Posted on:1999-01-22Degree:M.AType:Thesis
University:Concordia University (Canada)Candidate:Cook-Sourice, Catherine AnnFull Text:PDF
GTID:2461390014468318Subject:Literature
Abstract/Summary:
Within the context of Christopher Dewdney's sociopoetic critique of Western culture, this study examines the recurrent trope of the "glass machinery" in Dewdney's highly symbolic 1983 collection of poetry, prose, and visual art, Predators of the Adoration: Selected Poems 1972--82. Employing a strategy of repetition, association, and layering, Dewdney explores the workings of "the glass machinery," a complex, all-encompassing, metaphorical symbolic system that imitatively represents the very perceptual paradigm that Dewdney "indignantly" critiques and "shatters." Though a significant trope throughout his work, the glass machinery recurs most comprehensively in Predators; thus, this study, while focused on Predators, also frequently refers to Dewdney's other "incestuous" books, which illumine and explain one another.
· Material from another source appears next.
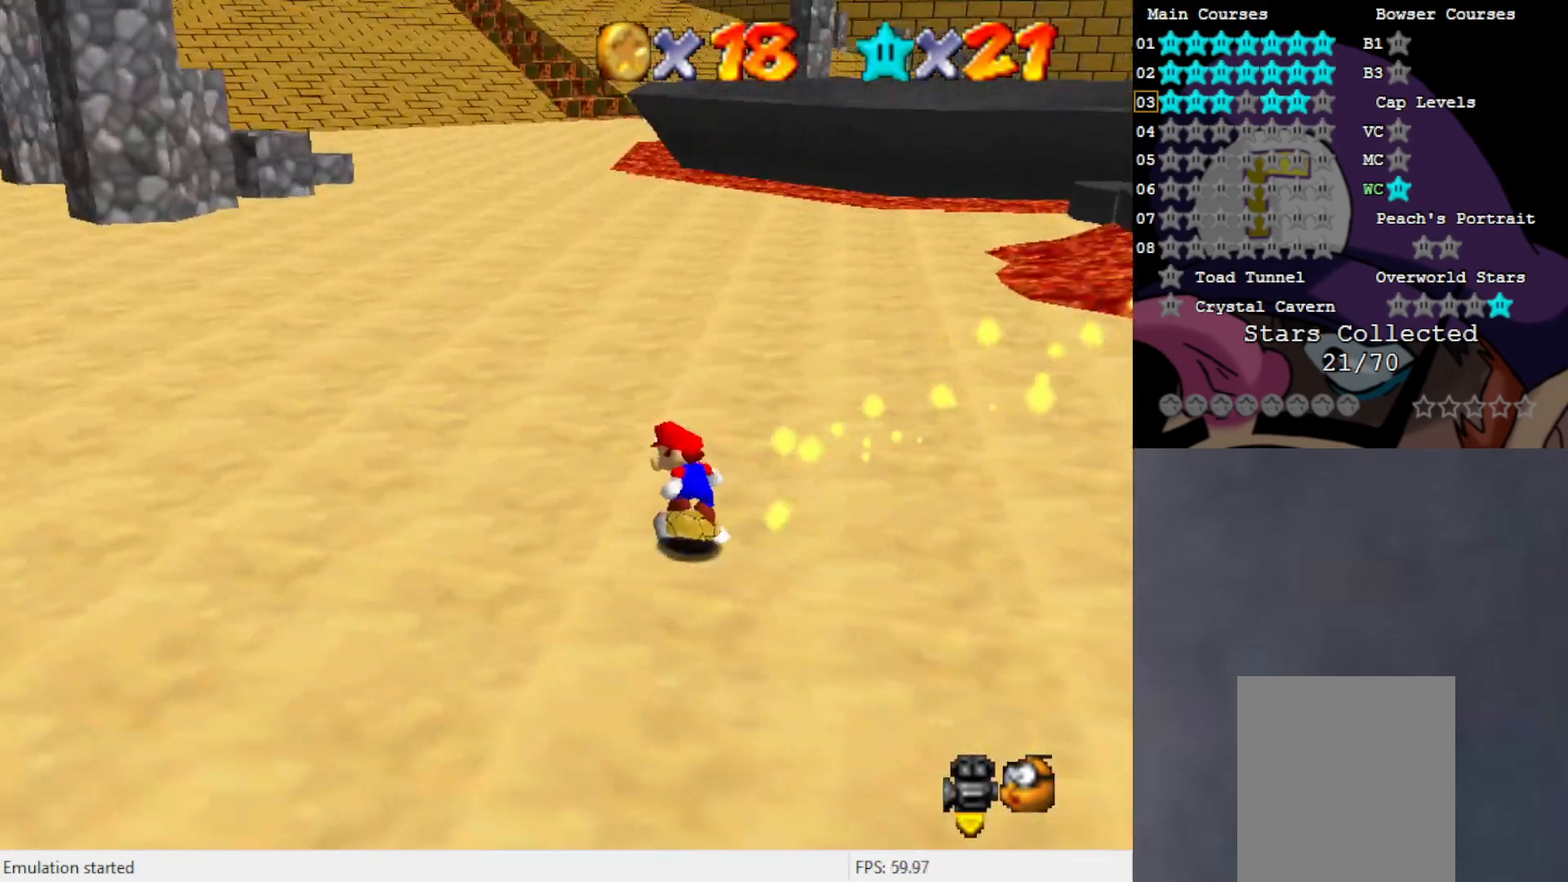
{"buttons": [], "left_stick": "up", "events": [[250, "left_stick", "up"]]}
Three equally intriguing and interconnected tropes reveal the glass machinery's nature, workings, and purpose, which renders them essential to any discussion of the glass machinery: the Christ archetype, the concretion, and Remote Control. This study thus contains three chapters: one on the glass machinery, one on the Christ archetype, and one on both the concretion mid Remote Control. Given the complexity of Dewdney's work and the shortage of secondary sources, I provide, as a basis for further work, a general overview of each trope within the context of the glass machinery, as well as within the context of Dewdney's critique of what he considers to be the dominant "perceptual paradigm" in Western culture.